Our results have implications for policymakers currently debating ESEA reauthorization. The first is that the types of schools identified as being in the bottom 5% will vary dramatically depending on whether status, growth, or a combination is used. Status models identify middle schools serving more poor and minority students. While low-achieving, these schools are near the average in terms of proficiency growth. In contrast, growth models identify smaller schools that are demographically typical, perhaps suggesting they are mainly identifying random year-toyear fluctuations. A combined model –here the average of the standardized proficiency rate and API growth scores – identifies schools that are low-performing on achievement status and growth. These are the schools we most want to identify for improvement.
The second finding is that the stability of classifications in a growth or combined model is near zero if only one year of data is used. This suggests that, as with evaluating teachers’ contributions to student learning, year-to-year comparisons are noisy (Kane & Staiger, 2002). However, simple three-year averages of combined proficiency level and growth measures dramatically reduce this noisiness and still focus the PLAS on low-achieving, low-growing schools.

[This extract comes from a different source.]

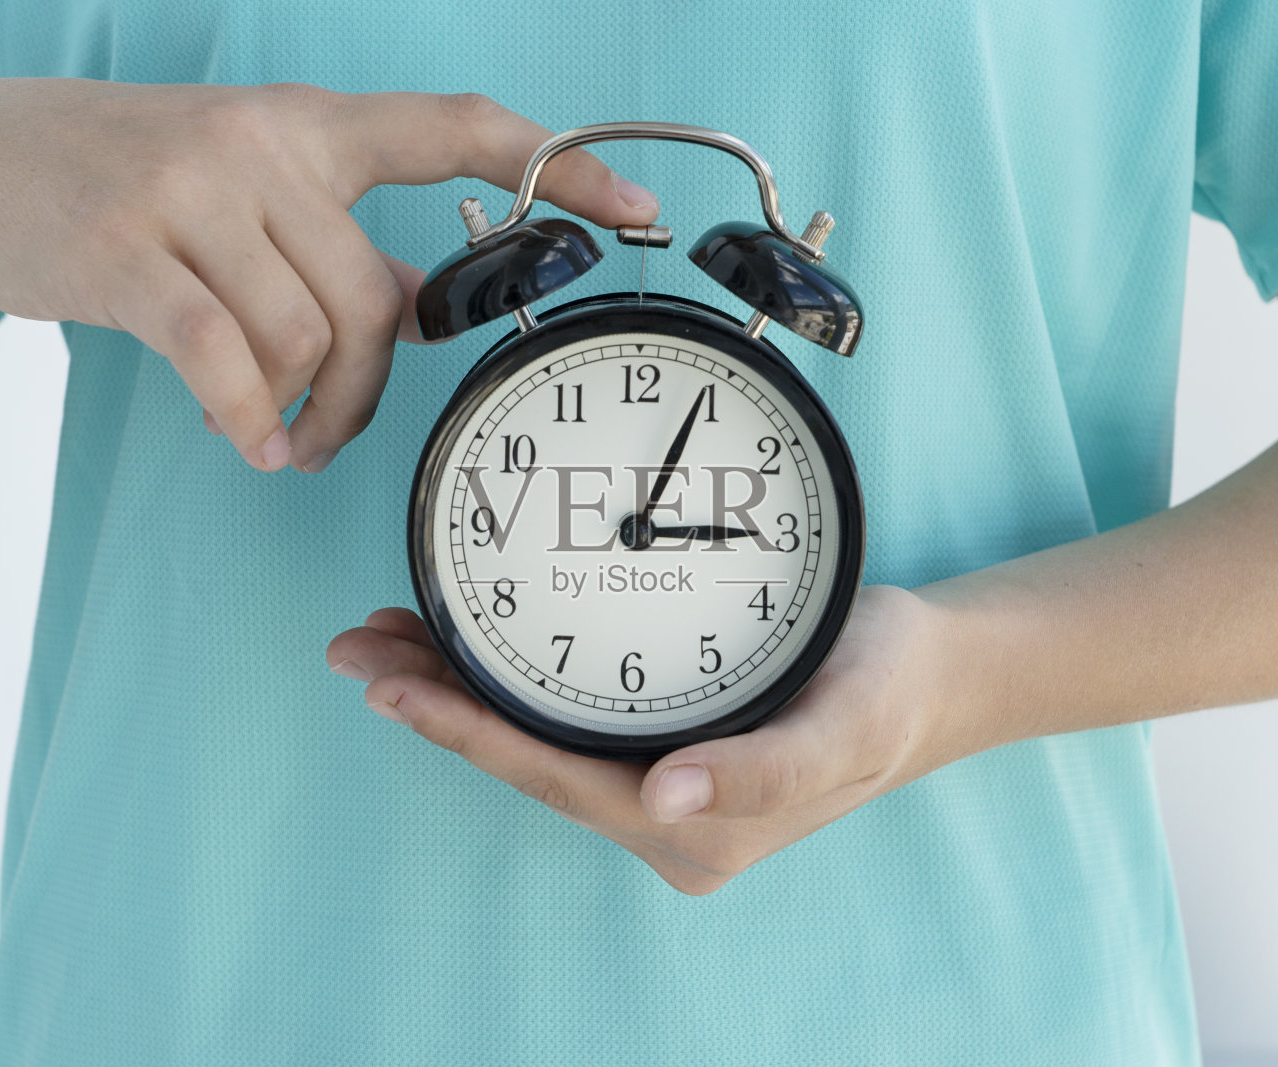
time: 3:04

Third, the AGS criterion expands accountability to a different set of schools – schools with moderate and improving achievement but consistently large achievement gaps. These AGS are stable across time – nearly as stable as PLAS defined by status.

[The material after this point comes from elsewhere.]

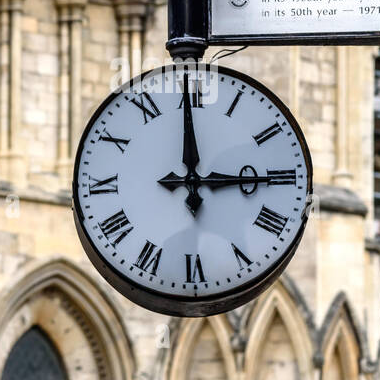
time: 2:59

Fourth, the subgroup criterion for identifying the bottom 5% is mainly a measure of the performance of students with disabilities in schools that have a significant number of those students. This is likely not what lawmakers have in mind for this measure. This finding may highlight a tension between inclusion and universal accountability (Thurlow, 2004).
Last, elementary schools are favored over middle schools under all criteria, as they were under AYP. Unless we really believe that elementary schools are so dramatically better than middle schools, this finding speaks to a flaw in the proposed methods of identifying schools.

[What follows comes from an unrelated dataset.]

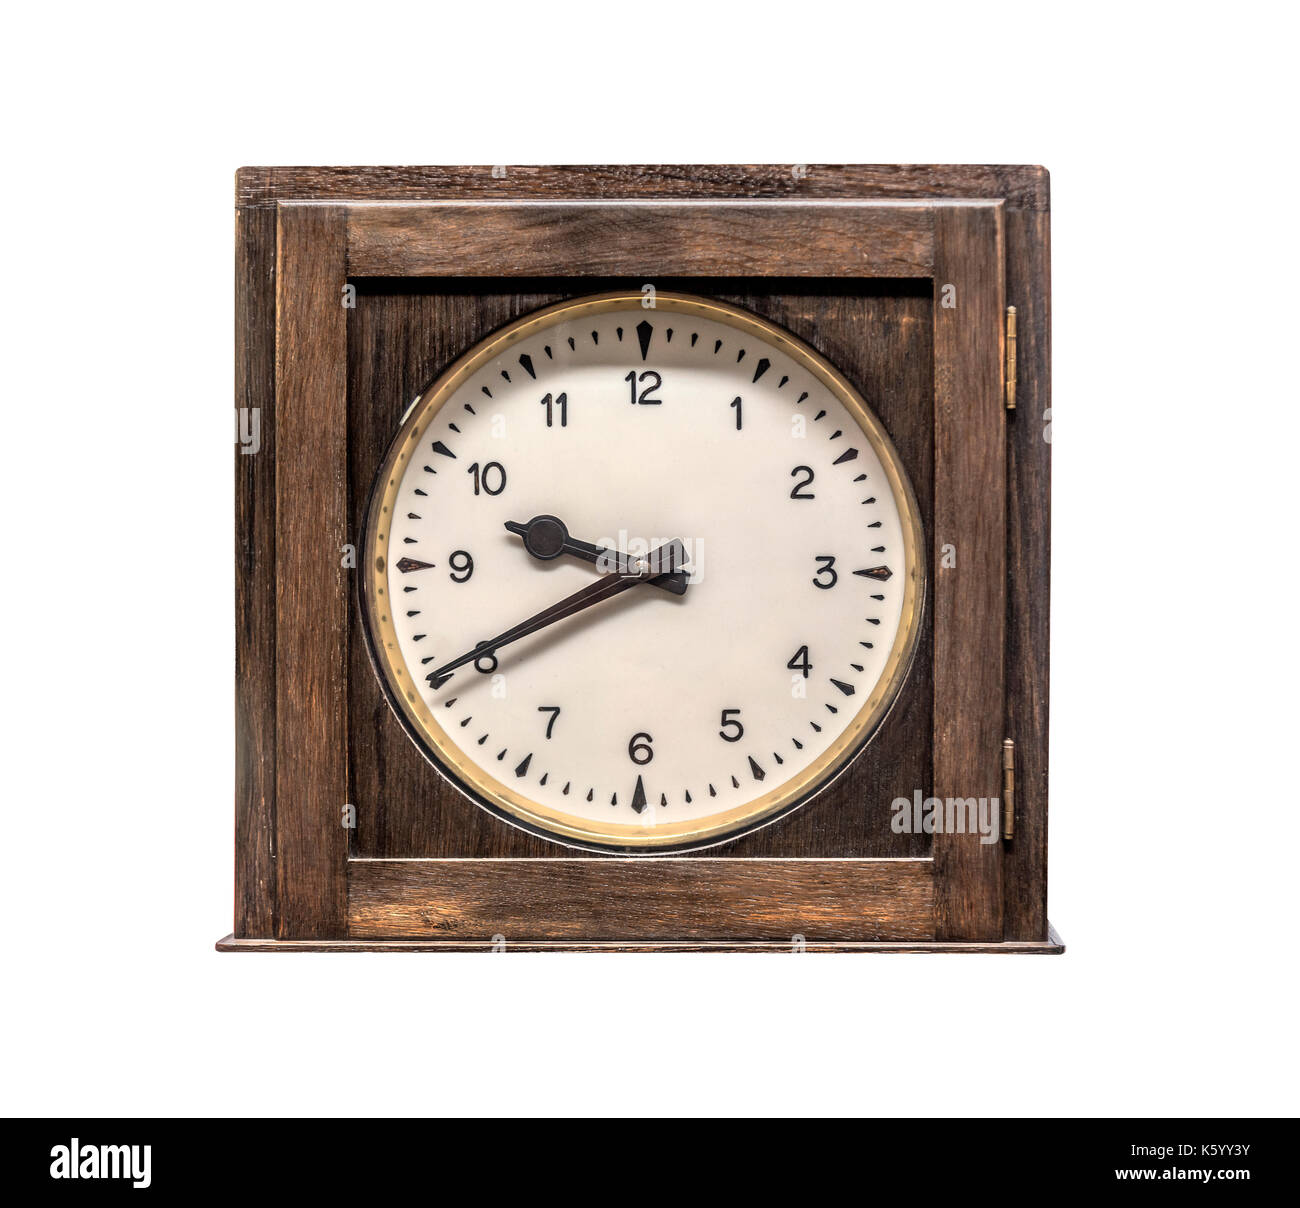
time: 9:40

What is the argument against RIDE using three years of data to generate their classifications instead of just one? They've got the data. We paid a lot of money for it. Processor cycles are cheap.
Why don't they release these rankings retrospectively for the past decade? Again, they've got the data. Is it because once we'd see it we'd know the system was junk? For that matter, I hope they already made the retrospective calculations during the design process to see if the results worked the way they expected.